THE TASK:
Retype every line of the data below, with no changes to wording, spelling, or punctuation.

DATA SUPPLIED:

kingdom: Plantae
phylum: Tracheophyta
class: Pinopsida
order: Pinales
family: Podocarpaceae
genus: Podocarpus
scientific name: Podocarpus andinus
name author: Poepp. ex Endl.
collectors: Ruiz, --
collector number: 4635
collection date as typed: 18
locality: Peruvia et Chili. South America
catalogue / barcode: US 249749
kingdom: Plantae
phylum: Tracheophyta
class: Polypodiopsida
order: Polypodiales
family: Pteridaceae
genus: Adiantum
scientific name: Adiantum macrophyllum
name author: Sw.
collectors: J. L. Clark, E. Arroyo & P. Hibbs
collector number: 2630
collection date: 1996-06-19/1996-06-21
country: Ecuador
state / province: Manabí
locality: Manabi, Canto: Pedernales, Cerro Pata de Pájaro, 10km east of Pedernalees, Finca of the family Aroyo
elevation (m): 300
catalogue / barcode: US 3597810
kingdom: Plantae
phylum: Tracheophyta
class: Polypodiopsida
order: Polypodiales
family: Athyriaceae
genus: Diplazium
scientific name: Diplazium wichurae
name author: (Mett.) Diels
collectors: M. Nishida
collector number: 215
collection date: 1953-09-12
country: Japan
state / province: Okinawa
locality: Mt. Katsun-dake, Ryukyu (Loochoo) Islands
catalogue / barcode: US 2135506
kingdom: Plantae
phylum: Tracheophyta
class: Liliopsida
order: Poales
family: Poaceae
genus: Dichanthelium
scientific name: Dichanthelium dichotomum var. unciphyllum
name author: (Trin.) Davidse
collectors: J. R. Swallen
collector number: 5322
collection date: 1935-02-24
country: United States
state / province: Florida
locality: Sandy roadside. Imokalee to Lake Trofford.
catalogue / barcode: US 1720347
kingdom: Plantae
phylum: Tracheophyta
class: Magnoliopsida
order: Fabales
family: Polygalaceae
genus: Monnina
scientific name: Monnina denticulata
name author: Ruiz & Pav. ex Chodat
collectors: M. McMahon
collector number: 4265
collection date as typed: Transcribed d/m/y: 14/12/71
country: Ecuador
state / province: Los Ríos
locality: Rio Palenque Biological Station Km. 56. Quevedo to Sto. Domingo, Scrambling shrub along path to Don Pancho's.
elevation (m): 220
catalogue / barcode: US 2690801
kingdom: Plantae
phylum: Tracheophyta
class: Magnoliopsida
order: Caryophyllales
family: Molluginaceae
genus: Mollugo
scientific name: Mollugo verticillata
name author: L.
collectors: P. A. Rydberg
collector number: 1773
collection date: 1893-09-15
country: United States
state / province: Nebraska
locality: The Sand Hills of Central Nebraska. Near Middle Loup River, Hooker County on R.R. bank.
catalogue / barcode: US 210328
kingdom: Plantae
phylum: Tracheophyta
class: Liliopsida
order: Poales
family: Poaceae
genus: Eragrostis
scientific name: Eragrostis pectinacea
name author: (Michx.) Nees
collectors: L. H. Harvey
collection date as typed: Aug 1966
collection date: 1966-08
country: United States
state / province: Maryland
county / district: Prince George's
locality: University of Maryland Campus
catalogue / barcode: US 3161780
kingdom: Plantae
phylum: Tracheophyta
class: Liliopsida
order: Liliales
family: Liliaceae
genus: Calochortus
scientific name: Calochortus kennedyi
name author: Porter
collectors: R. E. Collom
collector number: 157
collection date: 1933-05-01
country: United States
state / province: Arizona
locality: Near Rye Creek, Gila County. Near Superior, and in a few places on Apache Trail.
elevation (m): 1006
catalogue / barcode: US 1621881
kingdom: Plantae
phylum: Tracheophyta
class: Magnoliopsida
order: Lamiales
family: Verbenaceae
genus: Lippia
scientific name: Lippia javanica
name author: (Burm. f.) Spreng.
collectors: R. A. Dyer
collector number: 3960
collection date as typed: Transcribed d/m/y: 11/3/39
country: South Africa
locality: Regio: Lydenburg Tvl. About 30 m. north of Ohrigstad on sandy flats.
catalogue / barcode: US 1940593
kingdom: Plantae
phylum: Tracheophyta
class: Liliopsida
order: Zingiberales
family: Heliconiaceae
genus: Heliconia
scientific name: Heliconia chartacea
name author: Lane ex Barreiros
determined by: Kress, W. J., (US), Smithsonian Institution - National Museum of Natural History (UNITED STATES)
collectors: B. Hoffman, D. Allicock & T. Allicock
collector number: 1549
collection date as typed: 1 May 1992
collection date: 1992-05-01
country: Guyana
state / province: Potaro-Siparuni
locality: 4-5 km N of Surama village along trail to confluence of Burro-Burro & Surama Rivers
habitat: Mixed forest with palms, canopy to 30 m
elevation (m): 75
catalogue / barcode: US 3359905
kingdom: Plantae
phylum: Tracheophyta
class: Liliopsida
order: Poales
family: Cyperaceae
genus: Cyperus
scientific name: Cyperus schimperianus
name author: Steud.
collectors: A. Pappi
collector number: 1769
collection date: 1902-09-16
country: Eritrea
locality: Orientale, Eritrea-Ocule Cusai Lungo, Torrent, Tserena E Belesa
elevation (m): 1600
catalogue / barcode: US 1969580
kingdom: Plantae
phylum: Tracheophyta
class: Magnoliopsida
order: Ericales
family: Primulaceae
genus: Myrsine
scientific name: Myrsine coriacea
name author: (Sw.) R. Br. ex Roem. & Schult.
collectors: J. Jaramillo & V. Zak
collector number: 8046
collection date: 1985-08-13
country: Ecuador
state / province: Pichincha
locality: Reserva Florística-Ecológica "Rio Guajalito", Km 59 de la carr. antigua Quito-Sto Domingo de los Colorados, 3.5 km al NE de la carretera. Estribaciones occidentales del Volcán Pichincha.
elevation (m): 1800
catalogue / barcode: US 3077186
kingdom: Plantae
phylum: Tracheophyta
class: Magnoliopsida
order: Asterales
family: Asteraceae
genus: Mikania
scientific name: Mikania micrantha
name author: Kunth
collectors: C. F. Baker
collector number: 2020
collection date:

SOLUTION TO THIS TASK:
kingdom: Plantae
phylum: Tracheophyta
class: Pinopsida
order: Pinales
family: Podocarpaceae
genus: Podocarpus
scientific name: Podocarpus andinus
name author: Poepp. ex Endl.
collectors: Ruiz, --
collector number: 4635
collection date as typed: 18
locality: Peruvia et Chili. South America
catalogue / barcode: US 249749
kingdom: Plantae
phylum: Tracheophyta
class: Polypodiopsida
order: Polypodiales
family: Pteridaceae
genus: Adiantum
scientific name: Adiantum macrophyllum
name author: Sw.
collectors: J. L. Clark, E. Arroyo & P. Hibbs
collector number: 2630
collection date: 1996-06-19/1996-06-21
country: Ecuador
state / province: Manabí
locality: Manabi, Canto: Pedernales, Cerro Pata de Pájaro, 10km east of Pedernalees, Finca of the family Aroyo
elevation (m): 300
catalogue / barcode: US 3597810
kingdom: Plantae
phylum: Tracheophyta
class: Polypodiopsida
order: Polypodiales
family: Athyriaceae
genus: Diplazium
scientific name: Diplazium wichurae
name author: (Mett.) Diels
collectors: M. Nishida
collector number: 215
collection date: 1953-09-12
country: Japan
state / province: Okinawa
locality: Mt. Katsun-dake, Ryukyu (Loochoo) Islands
catalogue / barcode: US 2135506
kingdom: Plantae
phylum: Tracheophyta
class: Liliopsida
order: Poales
family: Poaceae
genus: Dichanthelium
scientific name: Dichanthelium dichotomum var. unciphyllum
name author: (Trin.) Davidse
collectors: J. R. Swallen
collector number: 5322
collection date: 1935-02-24
country: United States
state / province: Florida
locality: Sandy roadside. Imokalee to Lake Trofford.
catalogue / barcode: US 1720347
kingdom: Plantae
phylum: Tracheophyta
class: Magnoliopsida
order: Fabales
family: Polygalaceae
genus: Monnina
scientific name: Monnina denticulata
name author: Ruiz & Pav. ex Chodat
collectors: M. McMahon
collector number: 4265
collection date as typed: Transcribed d/m/y: 14/12/71
country: Ecuador
state / province: Los Ríos
locality: Rio Palenque Biological Station Km. 56. Quevedo to Sto. Domingo, Scrambling shrub along path to Don Pancho's.
elevation (m): 220
catalogue / barcode: US 2690801
kingdom: Plantae
phylum: Tracheophyta
class: Magnoliopsida
order: Caryophyllales
family: Molluginaceae
genus: Mollugo
scientific name: Mollugo verticillata
name author: L.
collectors: P. A. Rydberg
collector number: 1773
collection date: 1893-09-15
country: United States
state / province: Nebraska
locality: The Sand Hills of Central Nebraska. Near Middle Loup River, Hooker County on R.R. bank.
catalogue / barcode: US 210328
kingdom: Plantae
phylum: Tracheophyta
class: Liliopsida
order: Poales
family: Poaceae
genus: Eragrostis
scientific name: Eragrostis pectinacea
name author: (Michx.) Nees
collectors: L. H. Harvey
collection date as typed: Aug 1966
collection date: 1966-08
country: United States
state / province: Maryland
county / district: Prince George's
locality: University of Maryland Campus
catalogue / barcode: US 3161780
kingdom: Plantae
phylum: Tracheophyta
class: Liliopsida
order: Liliales
family: Liliaceae
genus: Calochortus
scientific name: Calochortus kennedyi
name author: Porter
collectors: R. E. Collom
collector number: 157
collection date: 1933-05-01
country: United States
state / province: Arizona
locality: Near Rye Creek, Gila County. Near Superior, and in a few places on Apache Trail.
elevation (m): 1006
catalogue / barcode: US 1621881
kingdom: Plantae
phylum: Tracheophyta
class: Magnoliopsida
order: Lamiales
family: Verbenaceae
genus: Lippia
scientific name: Lippia javanica
name author: (Burm. f.) Spreng.
collectors: R. A. Dyer
collector number: 3960
collection date as typed: Transcribed d/m/y: 11/3/39
country: South Africa
locality: Regio: Lydenburg Tvl. About 30 m. north of Ohrigstad on sandy flats.
catalogue / barcode: US 1940593
kingdom: Plantae
phylum: Tracheophyta
class: Liliopsida
order: Zingiberales
family: Heliconiaceae
genus: Heliconia
scientific name: Heliconia chartacea
name author: Lane ex Barreiros
determined by: Kress, W. J., (US), Smithsonian Institution - National Museum of Natural History (UNITED STATES)
collectors: B. Hoffman, D. Allicock & T. Allicock
collector number: 1549
collection date as typed: 1 May 1992
collection date: 1992-05-01
country: Guyana
state / province: Potaro-Siparuni
locality: 4-5 km N of Surama village along trail to confluence of Burro-Burro & Surama Rivers
habitat: Mixed forest with palms, canopy to 30 m
elevation (m): 75
catalogue / barcode: US 3359905
kingdom: Plantae
phylum: Tracheophyta
class: Liliopsida
order: Poales
family: Cyperaceae
genus: Cyperus
scientific name: Cyperus schimperianus
name author: Steud.
collectors: A. Pappi
collector number: 1769
collection date: 1902-09-16
country: Eritrea
locality: Orientale, Eritrea-Ocule Cusai Lungo, Torrent, Tserena E Belesa
elevation (m): 1600
catalogue / barcode: US 1969580
kingdom: Plantae
phylum: Tracheophyta
class: Magnoliopsida
order: Ericales
family: Primulaceae
genus: Myrsine
scientific name: Myrsine coriacea
name author: (Sw.) R. Br. ex Roem. & Schult.
collectors: J. Jaramillo & V. Zak
collector number: 8046
collection date: 1985-08-13
country: Ecuador
state / province: Pichincha
locality: Reserva Florística-Ecológica "Rio Guajalito", Km 59 de la carr. antigua Quito-Sto Domingo de los Colorados, 3.5 km al NE de la carretera. Estribaciones occidentales del Volcán Pichincha.
elevation (m): 1800
catalogue / barcode: US 3077186
kingdom: Plantae
phylum: Tracheophyta
class: Magnoliopsida
order: Asterales
family: Asteraceae
genus: Mikania
scientific name: Mikania micrantha
name author: Kunth
collectors: C. F. Baker
collector number: 2020
collection date:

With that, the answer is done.